[SELECTED EXTRACT]

|Team members||12 players per side, 9 in the field and 3 extra|
|Equipment||None (except the two poles on the court)|
|Country or region||Indian subcontinent|
Kho kho or kho-kho is a traditional Indian sport that dates back to ancient India. It is the second most popular traditional tag game in the Indian subcontinent after kabaddi. Kho kho is played on a rectangular court with a central lane connecting two poles which are at either end of the court. During the game, nine players from the chasing team (attacking team) are on the field, with eight of them sitting (crouched) in the central lane, while three runners from the defending team run around the court and try to avoid being touched. Each sitting player on the chasing team faces the opposite direction of their adjacent teammates.
At any time, one player on the chasing team (the 'active chaser'/'attacker') may run around the court to attempt to tag (touch) members of the defending team, with one point scored per tag, and each tagged defender required to leave the field; however, the active chaser cannot cross the central lane to access the other half of the field, and can not change direction once they start running toward either pole. The chasing team can get around these restrictions if the active chaser either switches roles with a sitting teammate (by touching them on the back while saying "Kho") who is facing the other half of the court and therefore has access to it, or runs to the area behind either pole and then switches direction/half. Each team has two turns to score and two turns to defend, with each turn lasting nine minutes. The team that scores the most points by the end of the game wins.
The sport is widely played across South Asia, and also has a strong presence in the regions outside South Asia, such as South Africa and England. It is played most often by school children in India and Pakistan and is a competitive game. The first league of its kind called Ultimate Kho Kho was unveiled in India in August 2022.
Certain aspects of kho-kho's gameplay may have been mentioned in the Mahabharata. In pre-modern times, it is believed that a version of kho-kho known as Rathera was played on chariots (rath meaning "chariot" in Hindi). The modern form of the game was invented in 1914, with its rules and formalised structure being given by Pune's Deccan Gymkhana club. Kho-kho was demonstrated at the 1936 Berlin Olympics alongside other traditional Indian games. It is now a medal sport in the South Asian Games, having been played in the 2016 edition.

[/SELECTED EXTRACT]

TO DO —
(A) Summarize the kho kho passage above in two sentences.
(B) Repeat the kho kho passage above between "The sport is" and "the 2016 edition.", inclusive.

[SOURCE MATERIAL]

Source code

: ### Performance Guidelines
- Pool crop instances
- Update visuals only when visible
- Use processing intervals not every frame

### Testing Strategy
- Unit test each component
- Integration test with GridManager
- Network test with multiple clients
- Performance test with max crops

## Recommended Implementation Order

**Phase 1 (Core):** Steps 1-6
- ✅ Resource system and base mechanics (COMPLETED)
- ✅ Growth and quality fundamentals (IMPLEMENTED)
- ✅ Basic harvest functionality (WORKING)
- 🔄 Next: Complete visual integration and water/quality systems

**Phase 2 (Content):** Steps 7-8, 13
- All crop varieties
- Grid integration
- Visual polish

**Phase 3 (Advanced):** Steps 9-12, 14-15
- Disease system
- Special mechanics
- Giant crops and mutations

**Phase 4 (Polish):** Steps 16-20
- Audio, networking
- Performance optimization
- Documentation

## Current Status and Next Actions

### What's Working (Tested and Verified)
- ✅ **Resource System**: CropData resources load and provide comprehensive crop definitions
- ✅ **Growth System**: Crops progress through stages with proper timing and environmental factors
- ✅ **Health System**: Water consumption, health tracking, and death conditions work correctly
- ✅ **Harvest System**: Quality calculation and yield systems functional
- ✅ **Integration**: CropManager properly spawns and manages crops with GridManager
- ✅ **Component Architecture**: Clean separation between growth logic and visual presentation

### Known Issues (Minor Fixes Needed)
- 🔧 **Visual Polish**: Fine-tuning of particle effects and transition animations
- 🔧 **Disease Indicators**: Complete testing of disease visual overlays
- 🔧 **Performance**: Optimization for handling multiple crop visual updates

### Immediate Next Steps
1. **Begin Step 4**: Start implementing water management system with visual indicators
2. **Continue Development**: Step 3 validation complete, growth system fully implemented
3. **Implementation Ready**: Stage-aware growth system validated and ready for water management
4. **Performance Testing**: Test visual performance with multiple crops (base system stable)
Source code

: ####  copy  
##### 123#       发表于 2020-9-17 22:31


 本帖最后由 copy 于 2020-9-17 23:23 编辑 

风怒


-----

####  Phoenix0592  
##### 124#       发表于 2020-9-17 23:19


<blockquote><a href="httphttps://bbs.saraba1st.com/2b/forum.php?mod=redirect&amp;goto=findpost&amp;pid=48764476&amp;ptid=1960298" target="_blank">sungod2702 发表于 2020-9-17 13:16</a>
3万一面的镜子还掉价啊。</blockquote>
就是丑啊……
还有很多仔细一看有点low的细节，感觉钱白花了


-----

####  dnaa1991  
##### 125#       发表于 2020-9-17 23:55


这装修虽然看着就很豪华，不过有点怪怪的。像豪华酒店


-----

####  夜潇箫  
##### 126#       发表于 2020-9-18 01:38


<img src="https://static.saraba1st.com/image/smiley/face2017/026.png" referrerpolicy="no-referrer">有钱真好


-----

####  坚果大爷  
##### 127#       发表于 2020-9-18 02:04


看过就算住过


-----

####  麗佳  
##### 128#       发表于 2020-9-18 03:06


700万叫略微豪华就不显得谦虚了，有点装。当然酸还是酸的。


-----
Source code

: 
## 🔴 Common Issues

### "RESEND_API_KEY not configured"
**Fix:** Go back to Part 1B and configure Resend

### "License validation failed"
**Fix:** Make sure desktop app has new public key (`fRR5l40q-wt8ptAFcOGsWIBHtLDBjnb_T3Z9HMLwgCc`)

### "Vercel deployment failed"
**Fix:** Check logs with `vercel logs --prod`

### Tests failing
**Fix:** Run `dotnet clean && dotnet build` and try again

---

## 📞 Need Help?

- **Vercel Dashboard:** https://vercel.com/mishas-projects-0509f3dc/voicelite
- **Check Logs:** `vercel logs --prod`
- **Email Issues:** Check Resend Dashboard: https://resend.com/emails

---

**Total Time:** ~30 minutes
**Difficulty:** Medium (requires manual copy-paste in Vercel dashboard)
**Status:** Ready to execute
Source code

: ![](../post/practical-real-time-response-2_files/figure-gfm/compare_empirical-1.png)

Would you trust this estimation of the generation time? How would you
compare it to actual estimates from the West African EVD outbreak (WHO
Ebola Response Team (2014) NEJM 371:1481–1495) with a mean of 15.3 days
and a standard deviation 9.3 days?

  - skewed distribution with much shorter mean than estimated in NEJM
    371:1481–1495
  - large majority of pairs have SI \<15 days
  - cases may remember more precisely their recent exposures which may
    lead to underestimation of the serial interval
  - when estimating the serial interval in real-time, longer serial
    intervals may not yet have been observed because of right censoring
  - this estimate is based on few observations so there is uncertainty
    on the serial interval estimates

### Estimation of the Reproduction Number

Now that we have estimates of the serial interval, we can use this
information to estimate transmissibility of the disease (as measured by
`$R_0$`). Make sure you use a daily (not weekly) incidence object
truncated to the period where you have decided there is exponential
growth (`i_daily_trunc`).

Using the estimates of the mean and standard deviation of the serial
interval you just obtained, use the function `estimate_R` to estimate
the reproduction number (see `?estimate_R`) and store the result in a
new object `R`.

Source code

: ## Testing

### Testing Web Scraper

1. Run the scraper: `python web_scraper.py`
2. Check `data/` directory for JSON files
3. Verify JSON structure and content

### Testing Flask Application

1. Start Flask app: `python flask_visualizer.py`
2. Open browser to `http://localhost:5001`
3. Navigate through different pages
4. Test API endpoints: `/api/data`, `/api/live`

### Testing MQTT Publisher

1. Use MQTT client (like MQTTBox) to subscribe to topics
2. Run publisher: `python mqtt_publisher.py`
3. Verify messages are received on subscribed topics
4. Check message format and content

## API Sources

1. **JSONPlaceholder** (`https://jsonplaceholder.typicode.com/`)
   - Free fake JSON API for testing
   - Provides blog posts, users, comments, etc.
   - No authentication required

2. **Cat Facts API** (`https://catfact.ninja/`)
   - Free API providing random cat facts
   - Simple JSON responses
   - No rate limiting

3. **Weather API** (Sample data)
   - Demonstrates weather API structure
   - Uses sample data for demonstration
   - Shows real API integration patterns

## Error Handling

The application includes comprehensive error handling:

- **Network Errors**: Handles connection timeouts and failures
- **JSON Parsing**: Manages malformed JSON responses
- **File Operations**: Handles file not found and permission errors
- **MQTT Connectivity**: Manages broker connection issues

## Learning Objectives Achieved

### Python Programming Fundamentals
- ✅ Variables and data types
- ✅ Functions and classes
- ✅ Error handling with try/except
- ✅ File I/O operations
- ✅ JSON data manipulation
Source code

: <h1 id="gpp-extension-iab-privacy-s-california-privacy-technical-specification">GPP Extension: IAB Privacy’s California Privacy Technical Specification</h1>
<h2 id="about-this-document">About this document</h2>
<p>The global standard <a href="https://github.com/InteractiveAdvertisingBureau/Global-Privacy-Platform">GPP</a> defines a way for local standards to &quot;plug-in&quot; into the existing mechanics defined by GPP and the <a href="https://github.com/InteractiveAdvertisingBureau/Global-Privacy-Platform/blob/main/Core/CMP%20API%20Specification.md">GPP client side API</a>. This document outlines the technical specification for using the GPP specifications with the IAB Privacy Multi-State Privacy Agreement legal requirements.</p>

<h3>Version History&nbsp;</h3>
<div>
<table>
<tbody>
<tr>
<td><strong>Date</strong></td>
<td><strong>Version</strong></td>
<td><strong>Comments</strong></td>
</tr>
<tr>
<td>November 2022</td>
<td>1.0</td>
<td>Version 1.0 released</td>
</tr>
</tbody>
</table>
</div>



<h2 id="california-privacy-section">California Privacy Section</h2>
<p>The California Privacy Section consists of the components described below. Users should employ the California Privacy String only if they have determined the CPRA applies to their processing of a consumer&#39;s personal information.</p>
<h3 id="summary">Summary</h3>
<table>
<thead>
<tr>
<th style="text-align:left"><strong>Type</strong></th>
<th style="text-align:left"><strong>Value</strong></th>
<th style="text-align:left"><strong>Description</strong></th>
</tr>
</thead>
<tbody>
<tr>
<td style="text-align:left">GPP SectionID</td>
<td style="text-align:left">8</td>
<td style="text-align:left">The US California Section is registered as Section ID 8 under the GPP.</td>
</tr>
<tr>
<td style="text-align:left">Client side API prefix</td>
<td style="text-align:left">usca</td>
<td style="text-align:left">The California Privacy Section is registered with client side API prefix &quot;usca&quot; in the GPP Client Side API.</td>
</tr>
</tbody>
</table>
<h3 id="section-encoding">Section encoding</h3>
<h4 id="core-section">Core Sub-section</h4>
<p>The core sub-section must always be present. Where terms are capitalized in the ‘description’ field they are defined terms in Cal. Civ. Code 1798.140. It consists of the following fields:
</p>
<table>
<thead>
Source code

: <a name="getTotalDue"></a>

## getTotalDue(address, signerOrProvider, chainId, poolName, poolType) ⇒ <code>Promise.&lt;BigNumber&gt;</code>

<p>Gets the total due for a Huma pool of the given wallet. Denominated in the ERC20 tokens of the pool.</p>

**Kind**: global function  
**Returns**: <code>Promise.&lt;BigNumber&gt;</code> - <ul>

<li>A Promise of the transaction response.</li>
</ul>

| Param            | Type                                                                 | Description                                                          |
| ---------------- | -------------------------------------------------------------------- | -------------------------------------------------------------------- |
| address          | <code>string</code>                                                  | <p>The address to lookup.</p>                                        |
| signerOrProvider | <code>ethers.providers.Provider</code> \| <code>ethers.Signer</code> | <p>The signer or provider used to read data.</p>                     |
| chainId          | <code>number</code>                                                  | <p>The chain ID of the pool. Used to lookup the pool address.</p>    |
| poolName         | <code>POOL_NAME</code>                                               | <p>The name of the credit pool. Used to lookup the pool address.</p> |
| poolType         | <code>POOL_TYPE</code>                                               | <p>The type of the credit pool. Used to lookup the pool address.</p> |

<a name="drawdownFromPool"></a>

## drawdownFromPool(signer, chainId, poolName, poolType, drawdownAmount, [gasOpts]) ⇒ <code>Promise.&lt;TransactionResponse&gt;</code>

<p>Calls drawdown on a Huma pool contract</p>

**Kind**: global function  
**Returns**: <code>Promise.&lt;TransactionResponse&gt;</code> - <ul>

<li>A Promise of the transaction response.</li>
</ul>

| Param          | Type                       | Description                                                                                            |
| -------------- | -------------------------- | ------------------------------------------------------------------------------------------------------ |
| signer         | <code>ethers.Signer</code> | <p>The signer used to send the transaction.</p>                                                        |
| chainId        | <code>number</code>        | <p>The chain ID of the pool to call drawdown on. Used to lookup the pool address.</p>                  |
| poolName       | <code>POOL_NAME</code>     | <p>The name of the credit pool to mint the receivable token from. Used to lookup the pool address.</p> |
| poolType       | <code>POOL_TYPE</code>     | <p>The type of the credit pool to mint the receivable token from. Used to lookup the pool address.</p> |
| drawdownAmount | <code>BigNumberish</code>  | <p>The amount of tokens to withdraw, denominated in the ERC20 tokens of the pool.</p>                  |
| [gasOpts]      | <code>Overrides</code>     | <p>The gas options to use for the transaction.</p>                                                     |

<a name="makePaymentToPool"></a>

[/SOURCE MATERIAL]

SOLUTIONS TO THE EXERCISE —
(A) Kho kho is a traditional Indian tag game played on a rectangular court, where a chasing team with eight players crouched in a central lane tries to tag three runners from the defending team, scoring one point per tag. Its modern form was invented in 1914, with rules given by Pune's Deccan Gymkhana club, and it is widely played across South Asia and is now a medal sport in the South Asian Games.

(B)
The sport is widely played across South Asia, and also has a strong presence in the regions outside South Asia, such as South Africa and England. It is played most often by school children in India and Pakistan and is a competitive game. The first league of its kind called Ultimate Kho Kho was unveiled in India in August 2022.
Certain aspects of kho-kho's gameplay may have been mentioned in the Mahabharata. In pre-modern times, it is believed that a version of kho-kho known as Rathera was played on chariots (rath meaning "chariot" in Hindi). The modern form of the game was invented in 1914, with its rules and formalised structure being given by Pune's Deccan Gymkhana club. Kho-kho was demonstrated at the 1936 Berlin Olympics alongside other traditional Indian games. It is now a medal sport in the South Asian Games, having been played in the 2016 edition.